La pobreza patológica siempre es debilitante e induce a tener actitudes vengativas contraproducentes y autodestructivas, inclusive cuando la agresividad padecida es de baja intensidad y tolerable.
La agresividad puede ser defensiva cuando está al servicio de la supervivencia biológica o patrimonial (repeler el ataque de un ladrón potencialmente homicida) o puede ser vengativa cuando está al servicio de lograr la reparación de un daño ya padecido.
Podríamos tomar como punto de partida para este comentario la idea de que la «sed de venganza» es proporcional a la magnitud del agravio comparada con la debilidad del agraviado.
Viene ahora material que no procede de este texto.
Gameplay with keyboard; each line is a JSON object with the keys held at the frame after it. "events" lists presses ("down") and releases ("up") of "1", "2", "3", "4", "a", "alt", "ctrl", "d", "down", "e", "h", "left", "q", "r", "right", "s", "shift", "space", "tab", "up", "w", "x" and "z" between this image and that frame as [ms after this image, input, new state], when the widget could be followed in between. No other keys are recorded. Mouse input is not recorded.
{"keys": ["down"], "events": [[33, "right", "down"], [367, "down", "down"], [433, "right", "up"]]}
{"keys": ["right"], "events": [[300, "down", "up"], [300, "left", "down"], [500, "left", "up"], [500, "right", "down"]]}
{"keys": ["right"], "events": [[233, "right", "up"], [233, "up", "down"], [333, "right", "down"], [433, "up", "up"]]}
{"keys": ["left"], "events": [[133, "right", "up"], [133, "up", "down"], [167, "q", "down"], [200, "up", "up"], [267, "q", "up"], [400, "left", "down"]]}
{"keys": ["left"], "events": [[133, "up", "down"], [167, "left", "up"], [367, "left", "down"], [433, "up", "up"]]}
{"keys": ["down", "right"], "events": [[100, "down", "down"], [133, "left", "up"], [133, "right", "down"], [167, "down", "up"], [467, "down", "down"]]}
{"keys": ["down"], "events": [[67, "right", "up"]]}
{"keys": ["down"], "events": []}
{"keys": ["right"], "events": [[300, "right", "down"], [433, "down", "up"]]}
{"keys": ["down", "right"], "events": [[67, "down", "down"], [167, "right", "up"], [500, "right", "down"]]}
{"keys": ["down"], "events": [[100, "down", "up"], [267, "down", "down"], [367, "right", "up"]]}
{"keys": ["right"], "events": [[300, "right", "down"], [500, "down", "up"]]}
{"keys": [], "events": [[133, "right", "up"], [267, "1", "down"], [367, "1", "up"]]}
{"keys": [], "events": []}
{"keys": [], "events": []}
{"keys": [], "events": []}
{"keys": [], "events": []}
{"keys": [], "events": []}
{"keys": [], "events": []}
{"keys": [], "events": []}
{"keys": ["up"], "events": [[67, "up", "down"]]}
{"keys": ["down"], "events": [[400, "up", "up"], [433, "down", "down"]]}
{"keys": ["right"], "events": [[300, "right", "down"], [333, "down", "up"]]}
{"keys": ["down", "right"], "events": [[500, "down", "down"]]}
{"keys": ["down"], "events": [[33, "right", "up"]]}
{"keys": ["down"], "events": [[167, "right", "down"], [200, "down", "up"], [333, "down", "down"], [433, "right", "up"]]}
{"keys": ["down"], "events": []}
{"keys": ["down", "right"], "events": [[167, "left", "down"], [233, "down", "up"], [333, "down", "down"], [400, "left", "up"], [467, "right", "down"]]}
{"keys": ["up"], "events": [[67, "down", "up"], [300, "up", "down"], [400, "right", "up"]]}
Por ejemplo, una persona puede apelar a métodos vengativos máximos porque alguien lo insultó poniendo en duda la honorabilidad de su madre.
En el otro extremo, un país como Estados Unidos puede apelar a métodos vengativos máximos porque alguien destruyó las Torres Gemelas y provocó daños importantes en la sede central de su Departamento de Defensa (Pentágono).
Probablemente el argumento racional de la venganza sea disuadir al agresor y a los testigos de la agresión para que nunca más provoquen un daño semejante.
Seguramente esta justificación es muy superficial y no reconoce la necesidad psicológica de provocar en el agresor un dolor similar al padecido por la víctima.
La persona vengativa siente la necesidad de ver sufrir a su atacante. Tiene que verlo sufrir o al menos recibir la información de que padeció un dolor similar.
Esto que todos conocemos en carne propia es absolutamente descabellado, demuestra qué falta de lógica tiene nuestro sentido de la justicia y qué poco confiable es nuestro discernimiento.
No corresponde condenar nuestra naturaleza pero es obligatorio conocerla.
Nuestra debilidad económica y cultural nos hace inevitablemente más vengativos y por tanto más injustos e irracionales en tan penosas circunstancias, induciéndonos a tomar decisiones cada vez más perjudiciales y autodestructivas.